A defesa de um Judiciário mais “discricionário”
O Judiciário não apenas ocupou mais espaço como, além disso, sua atuação se tornou mais discricionária. Em muitas situações, em lugar de se limitar a aplicar a lei já existente, o juiz se vê na necessidade de agir em substituição ao legislador. A despeito de algum grau de subversão ao princípio da separação de Poderes, trata-se de uma inevitabilidade, a ser debitada à complexidade e ao pluralismo da vida contemporânea. Foi o que ocorreu no exemplo do reconhecimento das uniões homoafetivas, referido acima. Diante da ausência de norma disciplinando a questão, o Supremo Tribunal Federal precisou criar uma. Evidentemente, como é próprio, não se trata do exercício de voluntarismo judicial, mas, sim, de extrair do sistema constitucional e legal a melhor solução. O mesmo se passa no tocante à interrupção da gestação de fetos anencefálicos. À falta de regra expressa, a Corte construiu – com acerto – a que melhor equacionou o problema.
Comento
Sinto-me intelectualmente, como posso dizer?, vingado. Se não fui o único jornalista, fui dos poucos que chamaram a decisão do STF de “discricionária”, de subversora do princípio da separação de Poderes, de usurpadora do papel do legislador, ainda que eu seja favorável à união civil gay. Eis que doutor Barroso também acha tudo isso, como se nota acima. Ocorre que ele considera essa subversão positiva. Eu não! Por razões que desconheço, insiste num absurdo: a suposta falta de “uma norma disciplinando a questão”? Como assim? O Artigo 226 da Constituição define a união civil, no parágrafo 3º, “Para efeito da proteção do Estado, é reconhecida a união estável entre o homem e a mulher como entidade familiar, devendo a lei facilitar sua conversão em casamento.” O Código Penal define os casos em que pode haver aborto legal. “Ah, mas não fala dos anencéfalos…” Sim, e nem de outros males que podem provocar efeitos semelhantes. Ora, doutor Barroso sabe, parece (já se mostrou, por palavras oblíquas, simpático à descriminação do aborto), que, atrás da legalização do aborto por anencefalia, virão pedidos relacionados a outras doenças e síndromes.

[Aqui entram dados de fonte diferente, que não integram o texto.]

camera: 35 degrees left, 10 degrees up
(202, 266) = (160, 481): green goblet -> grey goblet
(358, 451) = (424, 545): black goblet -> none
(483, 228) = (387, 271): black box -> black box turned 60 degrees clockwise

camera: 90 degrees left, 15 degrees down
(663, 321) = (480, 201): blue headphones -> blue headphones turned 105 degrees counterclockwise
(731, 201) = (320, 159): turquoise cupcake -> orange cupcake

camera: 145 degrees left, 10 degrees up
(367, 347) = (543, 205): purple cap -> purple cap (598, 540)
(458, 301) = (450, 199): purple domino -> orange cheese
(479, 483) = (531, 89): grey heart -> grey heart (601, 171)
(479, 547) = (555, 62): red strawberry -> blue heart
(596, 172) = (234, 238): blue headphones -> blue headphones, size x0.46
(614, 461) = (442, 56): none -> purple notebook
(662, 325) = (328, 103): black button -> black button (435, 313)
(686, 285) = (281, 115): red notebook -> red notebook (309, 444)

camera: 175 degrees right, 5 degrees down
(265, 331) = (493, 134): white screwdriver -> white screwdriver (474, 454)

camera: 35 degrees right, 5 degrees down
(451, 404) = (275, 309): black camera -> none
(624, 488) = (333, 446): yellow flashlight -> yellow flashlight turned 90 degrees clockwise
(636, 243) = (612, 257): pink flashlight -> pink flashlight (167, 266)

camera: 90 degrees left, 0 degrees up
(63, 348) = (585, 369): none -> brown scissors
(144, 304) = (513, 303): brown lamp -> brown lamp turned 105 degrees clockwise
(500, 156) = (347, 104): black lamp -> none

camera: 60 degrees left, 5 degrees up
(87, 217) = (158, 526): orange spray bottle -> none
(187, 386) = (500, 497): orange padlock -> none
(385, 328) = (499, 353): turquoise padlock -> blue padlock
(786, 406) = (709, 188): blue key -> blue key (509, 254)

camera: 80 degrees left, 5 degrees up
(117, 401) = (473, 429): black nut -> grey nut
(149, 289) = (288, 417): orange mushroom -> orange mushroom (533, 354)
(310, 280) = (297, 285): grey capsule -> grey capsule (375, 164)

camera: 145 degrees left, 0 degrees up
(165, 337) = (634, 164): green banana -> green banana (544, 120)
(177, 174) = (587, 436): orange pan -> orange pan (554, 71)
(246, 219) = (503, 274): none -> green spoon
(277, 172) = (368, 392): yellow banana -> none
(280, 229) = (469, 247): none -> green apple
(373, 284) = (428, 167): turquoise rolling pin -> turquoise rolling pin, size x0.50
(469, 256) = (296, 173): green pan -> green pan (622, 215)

Chamo a atenção para isto: “Em muitas situações, em lugar de se limitar a aplicar a lei já existente, o juiz se vê na necessidade de agir em substituição ao legislador.” Aí está a licença para qualquer coisa. Nem Roberto Lyra Filho, o delirante teórico do “direito achado na rua”, foi tão sintético (até porque era verborrágico) e contundente. Sim, doutor Barroso admite que há nisso “certo grau de subversão da independência entre os Poderes”. Teremos um ministro do Supremo que vê com bons olhos essa “certa subversão” e que, quando advogado, fazia questão de patrociná-la.
Sim, caros, encontrei outras coisas notáveis no livro de doutor Barroso. Voltarei ao tema, claro. Eu sabia bem o que estava escrevendo quando, no primeiro momento, afirmei que Dilma havia feito uma nomeação pautada pela “correção” ideológica.